Please Note: Blog posts are not selected, edited or screened by Seeking Alpha editors.

US and China : Reaching A Boiling Point?

It seems that the discussion between the US and China to work in tandem to support the world's economic recovery is starting to reach its boiling point. Remember that, last November, both countries went into talks to resolve the current imbalance between the West's extreme spending and the East's saving ways.

Now, the US is getting fed up on how China continues to keep its own currency, the Yuan, artificially low to give them an unfair advantage in trade. China has a pretty devious strategy to ensure that the value of the Yuan stays low relative to the US dollar. They have been stocking up piles and piles of greenbacks for almost a decade now! In fact, its total dollar reserves amount to $2.4 trillion to date.

Earlier this week, US President Barack Obama asked China to take on a more market-oriented policy with regards to its currency. In other words, the US wants China to “un-peg” its currency to the dollar.

How did China react to these accusations?

People’s Bank of China (PBOC) Vice Governor responded by saying that the PBOC was not keeping the value of the Yuan low in order to boost demand for Chinese exports. He even snapped back at the US, basically telling them to mind their own business and also saying that the US’s domestic problems are not for other countries to solve!

Naturally, this didn’t sit too well with the US politicians. Recently, lawmakers at the US Congress turned to Obama to call out China as a ‘currency manipulator’ at next month’s Treasury talks. In addition, lawmakers are reportedly proposing a bill that would give the US government more control in their efforts towards more balanced exchange rates. This could give the US government the power to impose stricter trade restrictions and tariffs on Chinese goods, which would effectively lessen demand.
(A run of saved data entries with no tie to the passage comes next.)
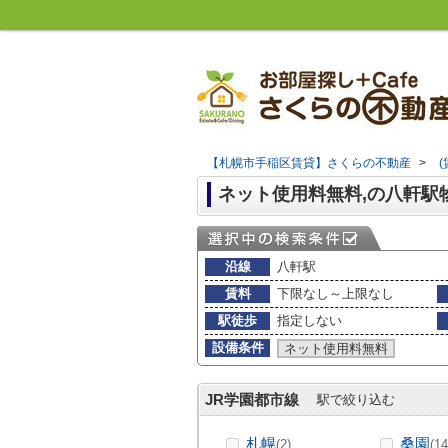
【札幌市手稲区賃貸】さくらの不動産
>
ネット使用料無料,の八軒駅
沿線
八軒駅
賃料
下限なし～上限なし
駅徒歩
指定しない
設備条件
ネット使用料無料
JR学園都市線
駅で絞り込む
札幌
桑園
(2)
(14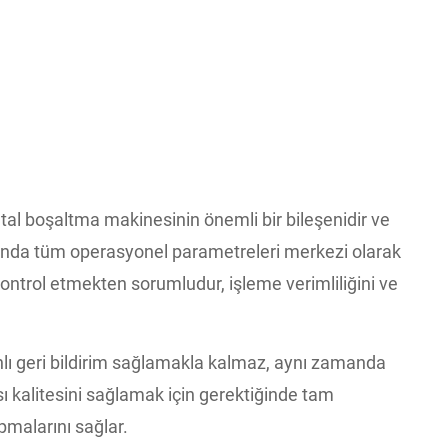
l boşaltma makinesinin önemli bir bileşenidir ve
ında tüm operasyonel parametreleri merkezi olarak
ntrol etmekten sorumludur, işleme verimliliğini ve
ı geri bildirim sağlamakla kalmaz, aynı zamanda
sı kalitesini sağlamak için gerektiğinde tam
pmalarını sağlar.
Even though they risk the possibility of losing a big chunk of their exports from the US, China simply won’t back down. This shouldn’t be a surprise... In fact, it should be expected. China’s economy has been growing exponentially in the last decade, putting it on pace to pass Japan as the world’s second largest economy. In order to cement its place as a world power, China can’t show any signs of weakness, even if it means angering the mighty US.

Chinese officials argue that the US’ theory of currency rebalancing would have a major impact on the Chinese economy, and possibly even cause their economy to go through a double dip recession. Given the country’s place in the world economy, this could cause problems in other markets that rely on Chinese demand.

On the other side of the globe, the US together with its European allies were reasoning that China’s policy to purposely weaken the Yuan is causing China to monopolize the global export industry. You see, a weak Yuan makes Chinese exports relatively cheaper and more competitive. So if the US and China don’t find a middle ground, the global economy’s recovery could take a lot longer.

With China not budging despite threats from the US, the bickering between the two superpowers could get messier. The US was actually warning China that it could impose higher tariffs for China’s exports to the US. China, on the other side, could likewise hit the US back by selling some of its US treasury reserves if the US does so.

If the tension between the two continues to escalate, we could see this trade war have serious ramifications on the global economy.

Although it’s a remote possibility, let’s consider what could happen if China gives in to the pressure and removes the Yuan’s peg from the US dollar. This could result to a sudden drop in the US dollar’s value as China unloads its $2.4 trillion worth of reserves on the markets. Imagine how much of a ruckus this would cause in global trade and not to mention the currency market!

On a brighter note, global trade rebalancing could be underway once China decides to let the Yuan appreciate freely. Well, this is what the US is hoping for, right? Exports from the West, especially from the US, would then be relatively cheaper and could enjoy higher demand. China’s products, on the other hand, could suffer decreased demand. Western nations might reduce their dependence on China’s exports and focus on stimulating domestic demand for its own products.

In reality, global rebalancing won’t be that simple. China’s revaluation of the Yuan is probably just the first step in reducing the trade imbalance.